Dr. Chia-Yu (Cathy) Huang is an Associate Professor in the Department of Life Sciences at National Central University (NCU), Taiwan. She earned her Ph.D. from Texas A&M University, USA, and completed postdoctoral training at the Texas A&M Health Science Center and Harvard Medical School/McLean Hospital in the USA. After returning to her beloved hometown of Taiwan, she was appointed as an Assistant Professor in 2018 and was promoted to tenured Associate Professor in 2023. Dr. Huang has been dedicated to teaching both undergraduate and graduate courses and has consistently secured government research and teaching grants from the National Science and Technology Council and the Ministry of Education, as well as hospital research grants. She has served as an ad hoc reviewer for numerous international journals. Additionally, she is the Executive Secretary of the Institutional Animal Care & Use Committee (IACUC) and an English as a Medium of Instruction (EMI) seeded professor at NCU. Her dedication to teaching, research, and service was recognized by her alma mater, Texas A&M University, where she received the 2023 Rising Star Award.
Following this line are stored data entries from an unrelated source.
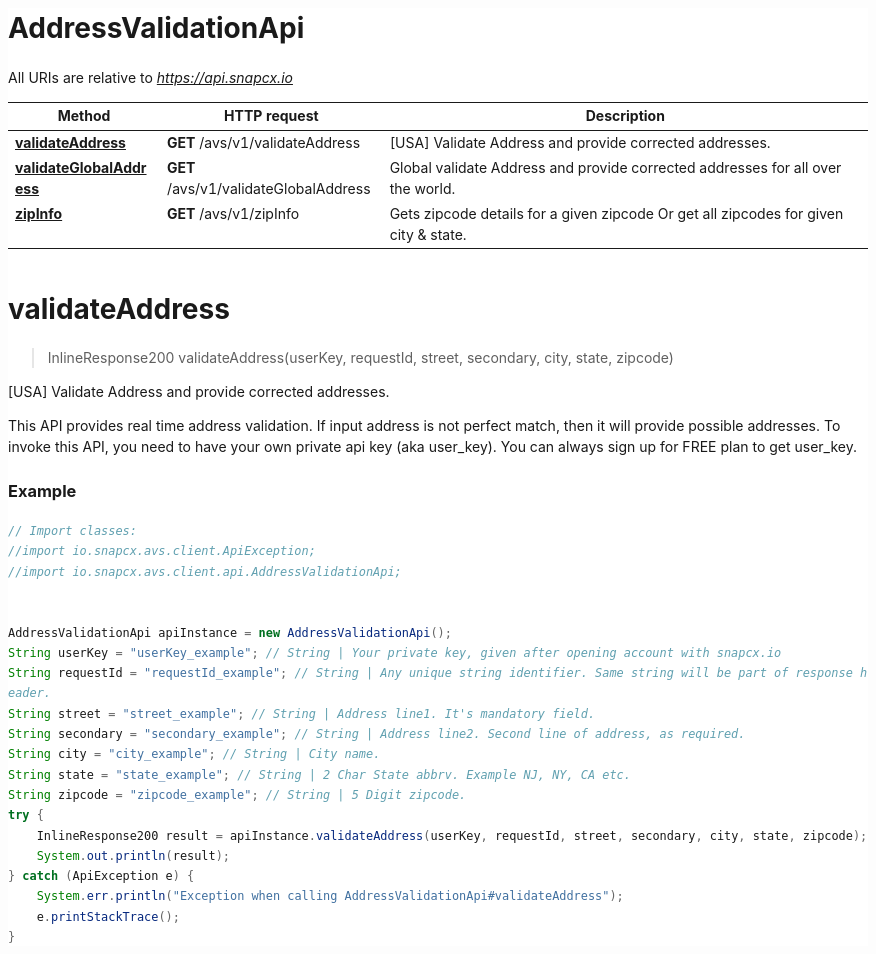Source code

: # AddressValidationApi

All URIs are relative to *https://api.snapcx.io*

Method | HTTP request | Description
------------- | ------------- | -------------
[**validateAddress**](AddressValidationApi.md#validateAddress) | **GET** /avs/v1/validateAddress | [USA] Validate Address and provide corrected addresses.
[**validateGlobalAddress**](AddressValidationApi.md#validateGlobalAddress) | **GET** /avs/v1/validateGlobalAddress | Global validate Address and provide corrected addresses for all over the world.
[**zipInfo**](AddressValidationApi.md#zipInfo) | **GET** /avs/v1/zipInfo | Gets zipcode details for a given zipcode Or get all zipcodes for given city &amp; state.


<a name="validateAddress"></a>
# **validateAddress**
> InlineResponse200 validateAddress(userKey, requestId, street, secondary, city, state, zipcode)

[USA] Validate Address and provide corrected addresses.

This API provides real time address validation. If input address is not perfect match, then it will provide possible addresses. To invoke this API, you need to have your own private api key (aka user_key). You can always sign up for FREE plan to get user_key. 

### Example
```java
// Import classes:
//import io.snapcx.avs.client.ApiException;
//import io.snapcx.avs.client.api.AddressValidationApi;


AddressValidationApi apiInstance = new AddressValidationApi();
String userKey = "userKey_example"; // String | Your private key, given after opening account with snapcx.io
String requestId = "requestId_example"; // String | Any unique string identifier. Same string will be part of response header.
String street = "street_example"; // String | Address line1. It's mandatory field.
String secondary = "secondary_example"; // String | Address line2. Second line of address, as required.
String city = "city_example"; // String | City name.
String state = "state_example"; // String | 2 Char State abbrv. Example NJ, NY, CA etc.
String zipcode = "zipcode_example"; // String | 5 Digit zipcode.
try {
    InlineResponse200 result = apiInstance.validateAddress(userKey, requestId, street, secondary, city, state, zipcode);
    System.out.println(result);
} catch (ApiException e) {
    System.err.println("Exception when calling AddressValidationApi#validateAddress");
    e.printStackTrace();
}
```
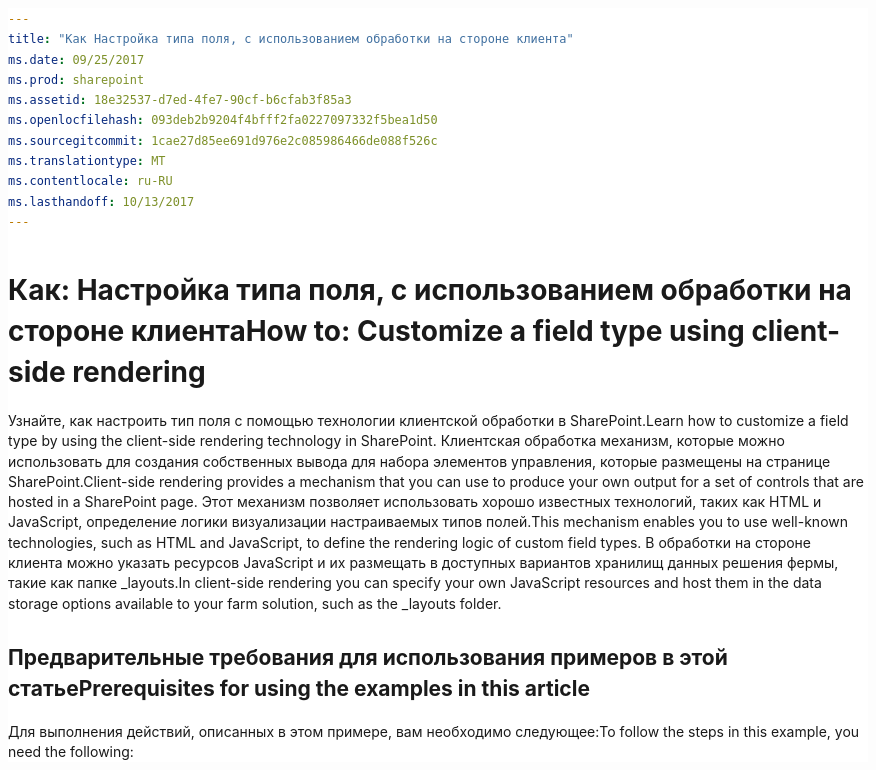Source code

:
 ```yaml
---
title: "Как Настройка типа поля, с использованием обработки на стороне клиента"
ms.date: 09/25/2017
ms.prod: sharepoint
ms.assetid: 18e32537-d7ed-4fe7-90cf-b6cfab3f85a3
ms.openlocfilehash: 093deb2b9204f4bfff2fa0227097332f5bea1d50
ms.sourcegitcommit: 1cae27d85ee691d976e2c085986466de088f526c
ms.translationtype: MT
ms.contentlocale: ru-RU
ms.lasthandoff: 10/13/2017
---
```

# <a name="how-to-customize-a-field-type-using-client-side-rendering"></a><span data-ttu-id="e473e-102">Как: Настройка типа поля, с использованием обработки на стороне клиента</span><span class="sxs-lookup"><span data-stu-id="e473e-102">How to: Customize a field type using client-side rendering</span></span>
<span data-ttu-id="e473e-103">Узнайте, как настроить тип поля с помощью технологии клиентской обработки в SharePoint.</span><span class="sxs-lookup"><span data-stu-id="e473e-103">Learn how to customize a field type by using the client-side rendering technology in SharePoint.</span></span>
<span data-ttu-id="e473e-104">Клиентская обработка механизм, которые можно использовать для создания собственных вывода для набора элементов управления, которые размещены на странице SharePoint.</span><span class="sxs-lookup"><span data-stu-id="e473e-104">Client-side rendering provides a mechanism that you can use to produce your own output for a set of controls that are hosted in a SharePoint page.</span></span> <span data-ttu-id="e473e-105">Этот механизм позволяет использовать хорошо известных технологий, таких как HTML и JavaScript, определение логики визуализации настраиваемых типов полей.</span><span class="sxs-lookup"><span data-stu-id="e473e-105">This mechanism enables you to use well-known technologies, such as HTML and JavaScript, to define the rendering logic of custom field types.</span></span> <span data-ttu-id="e473e-106">В обработки на стороне клиента можно указать ресурсов JavaScript и их размещать в доступных вариантов хранилищ данных решения фермы, такие как папке _layouts.</span><span class="sxs-lookup"><span data-stu-id="e473e-106">In client-side rendering you can specify your own JavaScript resources and host them in the data storage options available to your farm solution, such as the _layouts folder.</span></span>
  
    
    


## <a name="prerequisites-for-using-the-examples-in-this-article"></a><span data-ttu-id="e473e-107">Предварительные требования для использования примеров в этой статье</span><span class="sxs-lookup"><span data-stu-id="e473e-107">Prerequisites for using the examples in this article</span></span>
<span data-ttu-id="e473e-108"><a name="SP15CustomizeafieldtypeusingCSR_Prereq"> </a></span><span class="sxs-lookup"><span data-stu-id="e473e-108"><a name="SP15CustomizeafieldtypeusingCSR_Prereq"> </a></span></span>

<span data-ttu-id="e473e-109">Для выполнения действий, описанных в этом примере, вам необходимо следующее:</span><span class="sxs-lookup"><span data-stu-id="e473e-109">To follow the steps in this example, you need the following:</span></span>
Our laboratory conducts research at the intersection of neuroscience and neuropsychiatry, with a central goal of understanding how environmental factors and neural circuit dysfunction contribute to cognitive, emotional, and social behavioral abnormalities. Our research focuses on three interconnected themes: (1) the neurobehavioral effects of environmental toxicants, such as microplastics; (2) the neural mechanisms underlying social threat learning and memory; and (3) the neural mechanisms and therapeutic targets of negative symptoms in schizophrenia. Using a multidisciplinary framework, we integrate behavioral neuroscience, molecular and biochemical analyses, histology, and bioinformatics to investigate how environmental pollutants disrupt brain function and how alterations in neural circuits give rise to psychiatric-relevant behavioral deficits.

We have demonstrated that microplastic exposure impairs learning and memory through a vagus nerve–dependent pathway, revealing a novel gut–brain mechanism linking environmental pollution to brain dysfunction. This work has been highly cited and received international media attention, highlighting its scientific and societal significance. In parallel, our lab investigates social threat learning and memory, an evolutionarily conserved process that allows individuals to acquire information about danger through social interactions. Dysfunction in this form of learning is strongly associated with anxiety disorders, depression, autism spectrum disorder, and schizophrenia. We place particular emphasis on sex differences in social threat learning and memory and on how circuit-level dysfunction contributes to psychiatric vulnerability. To dissect the neural and molecular mechanisms underlying these behaviors—and to identify novel therapeutic strategies for negative symptoms of schizophrenia, such as anhedonia and amotivation—we employ cutting-edge approaches, including chemogenetics, optogenetics, machine learning–based behavioral analysis, bioinformatics, and multi-omics, alongside classical molecular, biochemical, histological, and behavioral techniques. Through this integrated approach, our laboratory aims to advance mechanistic understanding of brain dysfunction and to inform the development of new therapeutic targets for mental illness.